13. Is cumulatie toegestaan tijdens de afwezigheid voor verminderde prestaties?

Tijdens de afwezigheid voor verminderde prestaties zijn vervangende winstgevende activiteiten toegestaan.

13.1. In het onderwijs

Een personeelslid kan tijdens een afwezigheid voor verminderde prestaties een onderwijsopdracht tijdelijk (opnieuw) opnemen. Het personeelslid kan opteren voor een gewone tijdelijke indiensttreding of voor het stelsel van opnieuw in actieve dienst treden.

Let op: als gebruik gemaakt wordt van de mogelijkheid om opnieuw in actieve dienst te treden, moet aan de specifieke voorwaarden van dit stelsel voldaan zijn. U vindt alle info hierover in punt 3.1. van de omzendbrief Schaarste aan onderwijsverstrekkers - overwerk, bijbetrekking en opnieuw in actieve dienst treden van 6 oktober 2000. Het gebruik van dit stelsel is een mogelijkheid maar geen verplichting.

13.2. Buiten het onderwijs

Activiteiten buiten het onderwijs zijn toegelaten.
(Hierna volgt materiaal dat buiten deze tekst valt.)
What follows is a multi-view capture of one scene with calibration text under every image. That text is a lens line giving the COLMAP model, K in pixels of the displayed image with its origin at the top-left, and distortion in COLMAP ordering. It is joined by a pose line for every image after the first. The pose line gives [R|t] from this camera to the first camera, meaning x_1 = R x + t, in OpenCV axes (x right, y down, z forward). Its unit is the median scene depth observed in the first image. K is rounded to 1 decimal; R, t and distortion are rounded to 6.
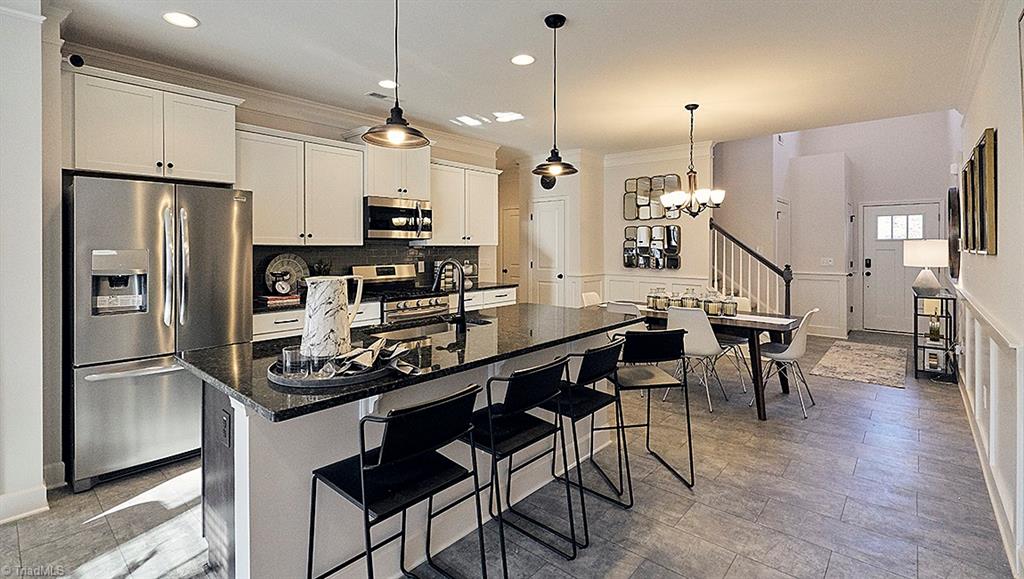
lens RADIAL K [[453.7, 0, 478.4], [0, 453.7, 252.7], [0, 0, 1]] dist [-0.003543, 0.001801]
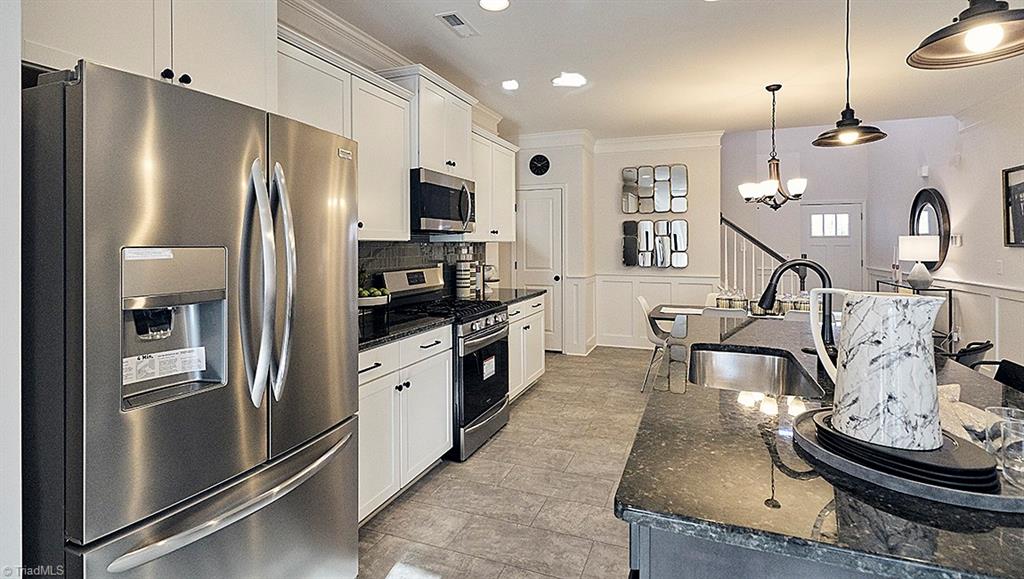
lens RADIAL K [[501.2, 0, 487.9], [0, 501.2, 234.9], [0, 0, 1]] dist [0.037332, 0.000132]
pose [[0.930485, 0.003924, 0.366309, -0.389698], [0.008420, 0.999449, -0.032094, 0.000245], [-0.366233, 0.032947, 0.929940, 0.245241]]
De regelgeving betreffende de afwezigheid voor verminderde prestaties bevat dienaangaande geen verbodsbepalingen.

14. Komt de afwezigheid voor verminderde prestaties in aanmerking voor het pensioen?

De afwezigheid voor verminderde prestaties komt niet in aanmerking voor het pensioen.

15. Welke procedure moet gevolgd worden bij een afwezigheid voor verminderde prestaties?

Een afwezigheid voor verminderde prestaties omwille van andere redenen wordt als volgt meegedeeld aan AGODI en/of AHOVOKS:

Code dienstonderbreking afwezigheid voor verminderde prestaties 

Code 

Dienstonderbreking 

bereik 

RL 

Begindatum 

Einddatum 

220  

Afwezigheid voor verminderde prestaties  

O  

1 en 12  

01 -09-201 7  

onbepaald  

O = opdrachtgebonden.

De afwezigheid voor verminderde prestaties kan worden genomen voor alle prestaties of voor een gedeelte van de prestaties waarmee het personeelslid in de instelling, het centrum of de dienst belast is.

Een afwezigheid voor verminderde prestaties voor zorgdoeleinden wordt als volgt meegedeeld aan AGODI en/of AHOVOKS:

Code dienstonderbreking afwezigheid voor verminderde prestaties 

Code 

Dienstonderbreking 

bereik 

RL 

Begindatum 

Einddatum 

249  

Afwezigheid voor verminderde prestaties voor zorgdoeleinden 

P  

2  

01-09-2023  

onbepaald  

P = persoonsgebonden

Een afwezigheid voor verminderde prestaties voor zorgdoeleinden moet voor het totale opdracht(en)pakket van het personeelslid worden genomen.

De aanvraagformulieren bij een afwezigheid voor verminderde prestaties blijven ter beschikking in de school, de instelling of het centrum en moeten dus niet naar het Agentschap voor Onderwijsdiensten en/of het Agentschap voor Hoger Onderwijs, Volwassenenonderwijs, Kwalificaties en Studietoelagen worden gezonden.